At the height of her popularity, Shirley Temple was often the subject of myths and rumors, some propagated by 20th Century Fox/Fox Films. Fox also publicized her as a natural talent with no formal acting or dance training. As a way of explaining how she knew stylized buck and weave dancing, she was enrolled for two weeks in the Elisa Ryan School of Dancing.
One persistent rumor was especially prevalent in Europe; fake news circulated that Shirley was not a child but a 30-year-old dwarf due in part to her stocky body type. The rumor was so prevalent that the Vatican dispatched Father Silvio Massante to investigate if she were indeed a child. The fact that she never seemed to miss any teeth led some people to conclude that she had all her adult teeth. Temple was actually losing her teeth regularly through her days with 20th Century Fox, most notably during the sidewalk ceremony in front of Grauman's Theatre, where she took off her shoes and placed her bare feet in the cement to take attention away from her face. When acting, she wore dental plates and caps to hide the gaps in her teeth. Another rumor pertaining to her teeth was the idea that they were filed to make them appear like baby teeth.

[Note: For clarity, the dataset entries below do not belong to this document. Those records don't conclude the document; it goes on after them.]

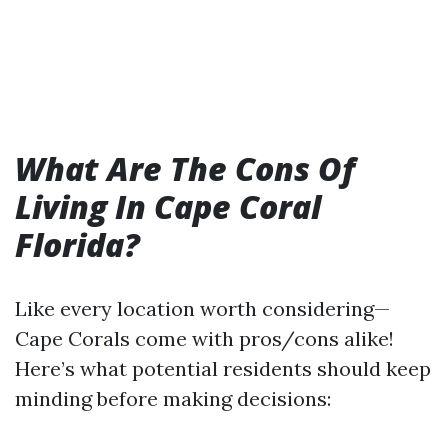
What Are The Cons Of
Living In Cape Coral
Florida?
Like every location worth considering—
Cape Corals come with pros/cons alike!
Here’s what potential residents should keep
minding before making decisions:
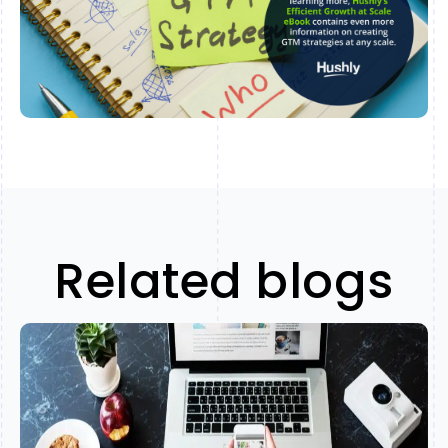
Related blogs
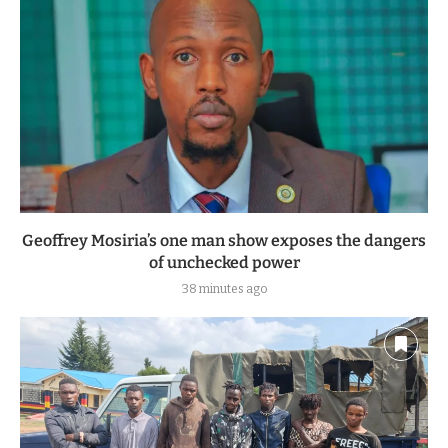
Geoffrey Mosiria’s one man show exposes the dangers
of unchecked power
38 minutes ago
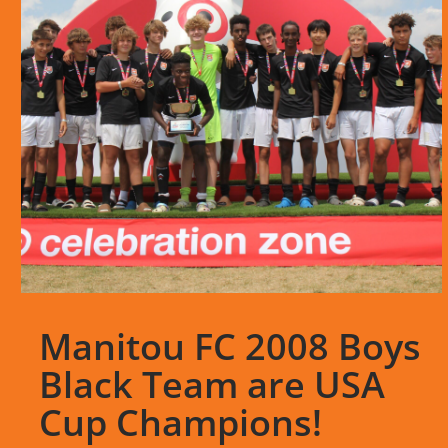
Manitou FC 2008 Boys
Black Team are USA
Cup Champions!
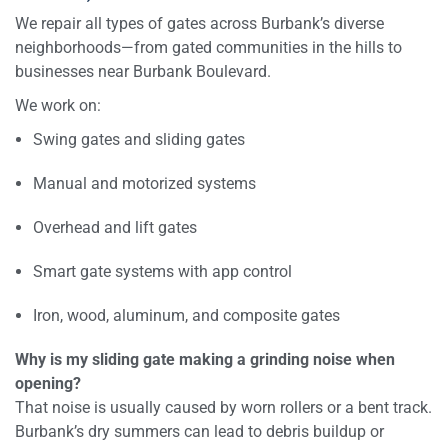
We repair all types of gates across Burbank’s diverse
neighborhoods—from gated communities in the hills to
businesses near Burbank Boulevard.
We work on:
Swing gates and sliding gates
Manual and motorized systems
Overhead and lift gates
Smart gate systems with app control
Iron, wood, aluminum, and composite gates
Why is my sliding gate making a grinding noise when
opening?
That noise is usually caused by worn rollers or a bent track.
Burbank’s dry summers can lead to debris buildup or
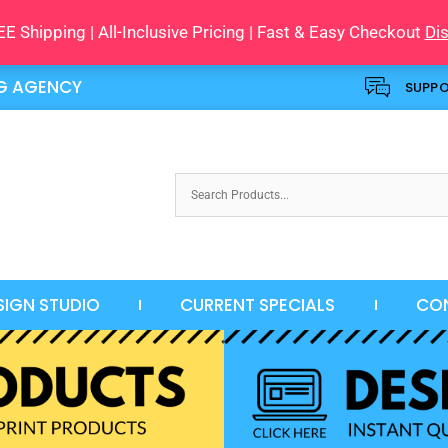
E Shipping | All-Inclusive Pricing | Fast & Easy Checkout
Di
NG AGENCY
SUPP
SIGN STUDIO
CURRENT SPECIALS
CO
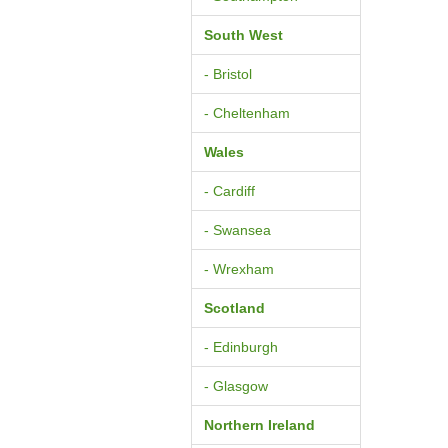
South West
- Bristol
- Cheltenham
Wales
- Cardiff
- Swansea
- Wrexham
Scotland
- Edinburgh
- Glasgow
Northern Ireland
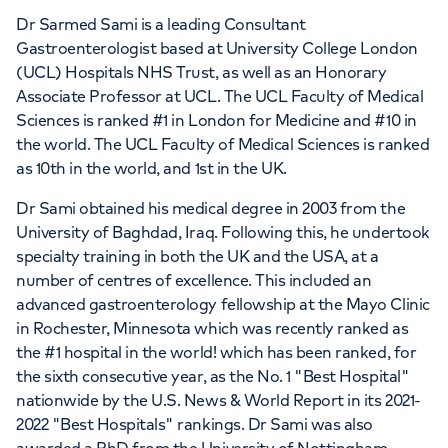
Dr Sarmed Sami is a leading Consultant
Gastroenterologist based at University College London
(UCL) Hospitals NHS Trust, as well as an Honorary
Associate Professor at UCL. The UCL Faculty of Medical
Sciences is ranked #1 in London for Medicine and #10 in
the world. The UCL Faculty of Medical Sciences is ranked
as 10th in the world, and 1st in the UK.
Dr Sami obtained his medical degree in 2003 from the
University of Baghdad, Iraq. Following this, he undertook
specialty training in both the UK and the USA, at a
number of centres of excellence. This included an
advanced gastroenterology fellowship at the Mayo Clinic
in Rochester, Minnesota which was recently ranked as
the #1 hospital in the world! which has been ranked, for
the sixth consecutive year, as the No. 1 "Best Hospital"
nationwide by the U.S. News & World Report in its 2021-
2022 "Best Hospitals" rankings. Dr Sami was also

Shirley's biggest trademark was her hair, which was also the subject of rumors. A rumor circulated that she wore a wig. More than once, fans yanked her hair to test the theory. She later said she wished all she had to do was wear a wig. The nightly process she went through in the setting of her curls was tedious and grueling, with once a week vinegar rinses burning her eyes. Rumors also spread about her hair color, namely that she wasn't a natural blonde. During the making of Rebecca of Sunnybrook Farm, news spread that she was going to do extended scenes without her trademark curls. During production, she also caught a cold, which caused her to miss a couple of days. As a result, a false report originated in Britain that all of her hair was cut off.
Physical Characteristics: At age 44 in 1972, Temple was diagnosed with breast cancer. The tumor was removed and a modified radical mastectomy performed. She announced the results of the operation on radio and television and in a February 1973 article for the magazine McCall's.